I have to agree with Joerg Sprave in his review that this is a well made and excellently designed slingshot.

It's made of Ballistic Kevlar type cloth and resin cast. Same stuff as bullet resistant vests.

Fit and finish are excellent. I like the burn marks on the product as it speaks of the handcraft put into it. And, according to Bill and as evidenced by the burns, it had burned up his saw blade. Sorry Bill, your loss is the community's gain.

The shape is ideal for the V/Y type grip. it's approx 5 7/8 inch tall and the forks from the outside is approx 4 1/4 inch wide. It is approx 7/8 inch thick.

It came fitted with a folded over band and an amazing pouch.

The pouch is similar to a formed ball pouch, but is more like a double ball pouch, whose ends have been fitted together to encircle the ammo completely as you pinch it for the shot. unlike a pre-formed pouch for ball ammo that cover the back of the ammo and then is closed in by the pouches informed flats as you pinch it, this double formed pouch completely covers the ammo.

The pouch also has a preformed fold to it, so it quickly centers the ammo and transitions itself ready for the shot quickly.

The big thing about this design is the forks. They allow bands to go over the top, OR around the outside, or the use of the tube bands. I love this feature as i can try many set-ups instead of buying three slinghots with three different mounting methodologies.

SEE PICS

in all, i like it.

Cant' wait to get my EPS slingshot to alternate in as well.

here are some photos..............


----------



## ERdept (Jun 10, 2010)




----------



## Darb (Sep 14, 2010)

Wooooo ... slingshot pronix !


----------



## M.J (Nov 1, 2010)

Soooo cool! The shape, the burn marks, the name, everything.
Good write up on initial impressions, I'm looking forward to seeing how it shoots. For regular people, I mean. I saw how it shoots for Bill.

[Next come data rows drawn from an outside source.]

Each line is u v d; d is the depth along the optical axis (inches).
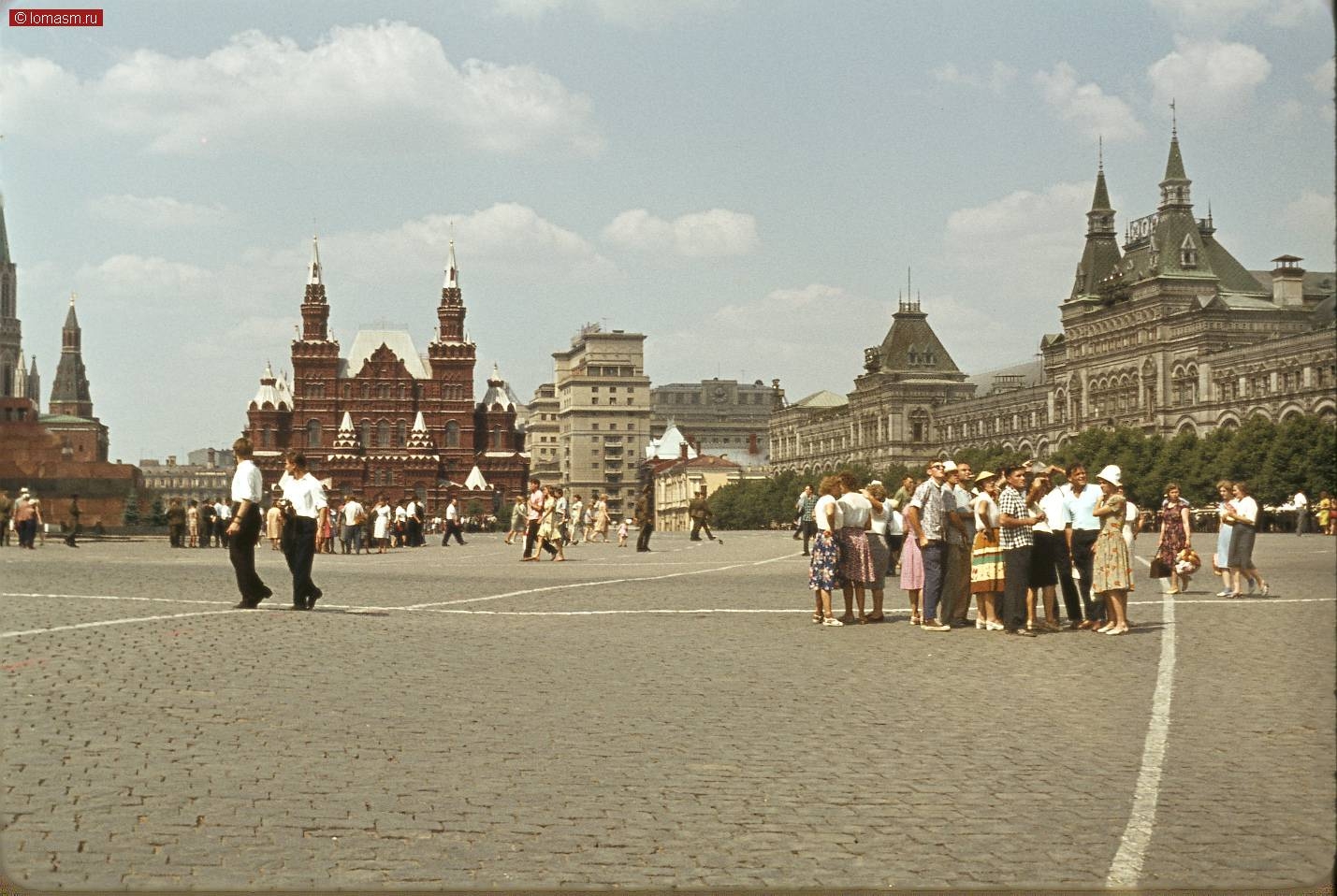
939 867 421.1
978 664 880.3
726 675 813.9
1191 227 6692.9
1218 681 799.1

If I ever have actual money to spend on a slingshot (and I may not the way things are going







) this is the one I would buy.
Awesome!


----------



## Bill Hays (Aug 9, 2010)

Thanks for the review Man!

I'll tell you what, this slingshot is a NICE one. Like you mentioned, it took a lot to make it, but the finished product looks pretty good.
I went back and forth on whether to take the burns off, but settled on leaving them there to provide more character to the piece.

You have a very good camera to show it all like that.

Oh, and by the way... those bands and pouch come from Gary "Flatband" Miller. IMO, some of the best field and hunting grade bands he offers... and as we all "know" the bandset and how it's attached are like 75% of your accuracy potential!


----------



## ERdept (Jun 10, 2010)

Thanks Bill.

From living with it for a while now and using it daily, i've discovered this band mount method give me* NO hand slap at all*.


----------



## ZDP-189 (Mar 14, 2010)

Are the burn marks a stylistic feature or an artifact of production?


----------



## ERdept (Jun 10, 2010)

Artifact of production, as the lines on the pouch, but left on for stylistic features.


----------